All pictures are to be skipped; retype only the lines from the top of the entries through the line with "X9745238Y-11787143D01*", both included.

──────── SUPPLIED MATERIAL ────────

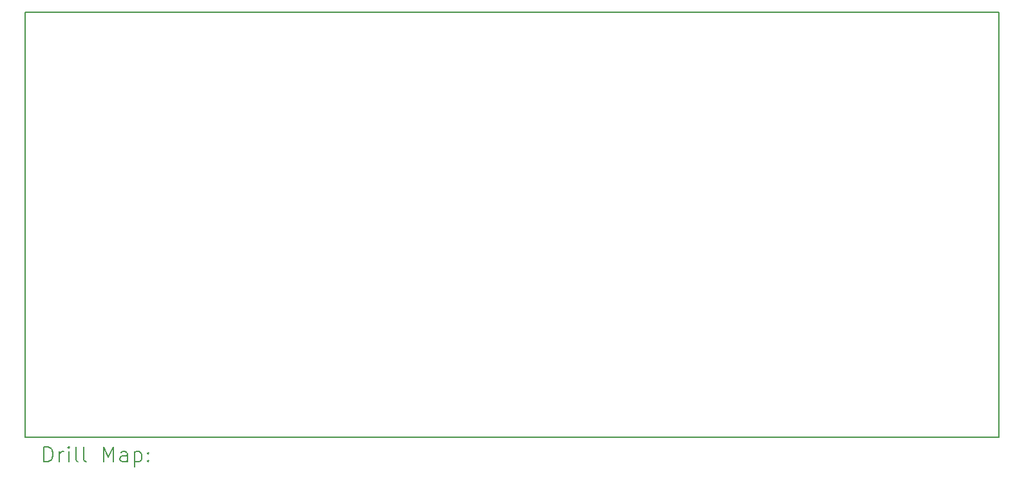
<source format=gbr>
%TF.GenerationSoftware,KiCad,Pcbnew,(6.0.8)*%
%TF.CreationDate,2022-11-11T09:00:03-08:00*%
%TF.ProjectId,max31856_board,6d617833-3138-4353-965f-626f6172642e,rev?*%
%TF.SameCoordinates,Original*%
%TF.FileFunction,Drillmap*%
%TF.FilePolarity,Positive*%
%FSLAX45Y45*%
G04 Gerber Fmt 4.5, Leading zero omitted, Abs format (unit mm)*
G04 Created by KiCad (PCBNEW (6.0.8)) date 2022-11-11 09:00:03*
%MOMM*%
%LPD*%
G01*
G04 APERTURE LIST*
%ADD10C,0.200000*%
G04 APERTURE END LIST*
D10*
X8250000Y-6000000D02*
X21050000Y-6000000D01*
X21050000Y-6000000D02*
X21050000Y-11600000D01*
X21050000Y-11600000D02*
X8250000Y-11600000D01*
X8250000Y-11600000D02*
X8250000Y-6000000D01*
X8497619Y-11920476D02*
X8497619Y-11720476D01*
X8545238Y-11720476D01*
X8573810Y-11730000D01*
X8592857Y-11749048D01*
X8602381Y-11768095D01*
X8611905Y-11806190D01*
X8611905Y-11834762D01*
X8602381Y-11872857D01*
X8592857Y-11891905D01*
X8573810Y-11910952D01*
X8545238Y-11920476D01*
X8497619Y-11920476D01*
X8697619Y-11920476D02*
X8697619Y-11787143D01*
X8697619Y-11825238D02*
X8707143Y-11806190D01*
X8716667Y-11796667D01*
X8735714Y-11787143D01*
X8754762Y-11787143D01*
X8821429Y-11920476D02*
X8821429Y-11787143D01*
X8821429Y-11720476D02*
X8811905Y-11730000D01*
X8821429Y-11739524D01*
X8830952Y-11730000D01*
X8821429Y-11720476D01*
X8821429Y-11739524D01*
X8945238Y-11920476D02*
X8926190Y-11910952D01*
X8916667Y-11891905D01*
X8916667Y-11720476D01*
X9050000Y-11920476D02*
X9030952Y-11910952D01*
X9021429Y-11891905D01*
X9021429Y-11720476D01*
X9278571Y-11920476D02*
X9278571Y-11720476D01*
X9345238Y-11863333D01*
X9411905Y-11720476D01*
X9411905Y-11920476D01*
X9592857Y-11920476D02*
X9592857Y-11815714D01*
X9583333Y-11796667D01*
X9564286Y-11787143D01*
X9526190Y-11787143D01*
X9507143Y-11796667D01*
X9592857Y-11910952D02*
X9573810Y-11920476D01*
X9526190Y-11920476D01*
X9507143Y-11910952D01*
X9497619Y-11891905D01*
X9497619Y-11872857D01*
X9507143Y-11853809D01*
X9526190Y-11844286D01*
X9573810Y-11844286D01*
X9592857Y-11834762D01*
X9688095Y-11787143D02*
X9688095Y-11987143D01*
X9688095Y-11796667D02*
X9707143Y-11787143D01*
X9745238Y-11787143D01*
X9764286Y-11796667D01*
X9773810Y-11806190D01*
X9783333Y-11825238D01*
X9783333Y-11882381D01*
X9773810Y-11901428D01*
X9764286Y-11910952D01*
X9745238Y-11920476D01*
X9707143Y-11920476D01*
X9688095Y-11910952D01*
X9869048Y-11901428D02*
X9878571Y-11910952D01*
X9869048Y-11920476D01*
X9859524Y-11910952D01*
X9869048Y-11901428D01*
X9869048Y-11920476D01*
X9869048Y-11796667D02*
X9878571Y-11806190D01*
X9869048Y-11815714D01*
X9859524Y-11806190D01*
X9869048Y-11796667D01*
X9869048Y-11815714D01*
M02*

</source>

────────

▸ **TASK RESULT**:
<source format=gbr>
%TF.GenerationSoftware,KiCad,Pcbnew,(6.0.8)*%
%TF.CreationDate,2022-11-11T09:00:03-08:00*%
%TF.ProjectId,max31856_board,6d617833-3138-4353-965f-626f6172642e,rev?*%
%TF.SameCoordinates,Original*%
%TF.FileFunction,Drillmap*%
%TF.FilePolarity,Positive*%
%FSLAX45Y45*%
G04 Gerber Fmt 4.5, Leading zero omitted, Abs format (unit mm)*
G04 Created by KiCad (PCBNEW (6.0.8)) date 2022-11-11 09:00:03*
%MOMM*%
%LPD*%
G01*
G04 APERTURE LIST*
%ADD10C,0.200000*%
G04 APERTURE END LIST*
D10*
X8250000Y-6000000D02*
X21050000Y-6000000D01*
X21050000Y-6000000D02*
X21050000Y-11600000D01*
X21050000Y-11600000D02*
X8250000Y-11600000D01*
X8250000Y-11600000D02*
X8250000Y-6000000D01*
X8497619Y-11920476D02*
X8497619Y-11720476D01*
X8545238Y-11720476D01*
X8573810Y-11730000D01*
X8592857Y-11749048D01*
X8602381Y-11768095D01*
X8611905Y-11806190D01*
X8611905Y-11834762D01*
X8602381Y-11872857D01*
X8592857Y-11891905D01*
X8573810Y-11910952D01*
X8545238Y-11920476D01*
X8497619Y-11920476D01*
X8697619Y-11920476D02*
X8697619Y-11787143D01*
X8697619Y-11825238D02*
X8707143Y-11806190D01*
X8716667Y-11796667D01*
X8735714Y-11787143D01*
X8754762Y-11787143D01*
X8821429Y-11920476D02*
X8821429Y-11787143D01*
X8821429Y-11720476D02*
X8811905Y-11730000D01*
X8821429Y-11739524D01*
X8830952Y-11730000D01*
X8821429Y-11720476D01*
X8821429Y-11739524D01*
X8945238Y-11920476D02*
X8926190Y-11910952D01*
X8916667Y-11891905D01*
X8916667Y-11720476D01*
X9050000Y-11920476D02*
X9030952Y-11910952D01*
X9021429Y-11891905D01*
X9021429Y-11720476D01*
X9278571Y-11920476D02*
X9278571Y-11720476D01*
X9345238Y-11863333D01*
X9411905Y-11720476D01*
X9411905Y-11920476D01*
X9592857Y-11920476D02*
X9592857Y-11815714D01*
X9583333Y-11796667D01*
X9564286Y-11787143D01*
X9526190Y-11787143D01*
X9507143Y-11796667D01*
X9592857Y-11910952D02*
X9573810Y-11920476D01*
X9526190Y-11920476D01*
X9507143Y-11910952D01*
X9497619Y-11891905D01*
X9497619Y-11872857D01*
X9507143Y-11853809D01*
X9526190Y-11844286D01*
X9573810Y-11844286D01*
X9592857Y-11834762D01*
X9688095Y-11787143D02*
X9688095Y-11987143D01*
X9688095Y-11796667D02*
X9707143Y-11787143D01*
X9745238Y-11787143D01*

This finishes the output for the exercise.